ABOUT THIS TASK =
Where in the entries below does "middle" appear? Copy every line that has it.

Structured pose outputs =
::::::
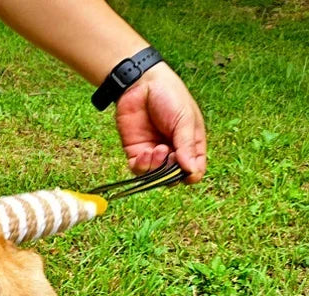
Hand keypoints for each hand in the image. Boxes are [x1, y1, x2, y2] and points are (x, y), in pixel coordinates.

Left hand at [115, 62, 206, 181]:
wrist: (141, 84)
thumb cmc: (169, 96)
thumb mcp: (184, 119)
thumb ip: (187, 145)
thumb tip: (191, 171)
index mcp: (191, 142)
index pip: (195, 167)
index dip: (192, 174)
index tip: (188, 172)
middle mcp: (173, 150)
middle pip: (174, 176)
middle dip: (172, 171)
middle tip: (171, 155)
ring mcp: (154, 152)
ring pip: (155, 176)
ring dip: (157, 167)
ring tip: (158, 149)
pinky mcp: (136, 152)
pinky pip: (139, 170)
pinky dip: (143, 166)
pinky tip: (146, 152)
::::::
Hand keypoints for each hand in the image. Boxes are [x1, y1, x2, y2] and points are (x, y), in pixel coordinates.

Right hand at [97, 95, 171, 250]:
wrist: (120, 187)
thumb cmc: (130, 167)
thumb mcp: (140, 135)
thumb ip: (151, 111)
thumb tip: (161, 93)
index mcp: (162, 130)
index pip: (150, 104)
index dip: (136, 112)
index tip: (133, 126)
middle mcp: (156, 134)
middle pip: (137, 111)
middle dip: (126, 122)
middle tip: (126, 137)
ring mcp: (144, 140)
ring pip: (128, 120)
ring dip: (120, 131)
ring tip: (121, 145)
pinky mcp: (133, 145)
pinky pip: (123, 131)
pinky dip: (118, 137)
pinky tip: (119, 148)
::::::
TASK ANSWER =
middle mcp: (173, 150)
middle pip: (174, 176)
middle dip: (172, 171)
middle tip: (171, 155)
middle mcp: (156, 134)
middle pip: (137, 111)
middle dip: (126, 122)
middle tip: (126, 137)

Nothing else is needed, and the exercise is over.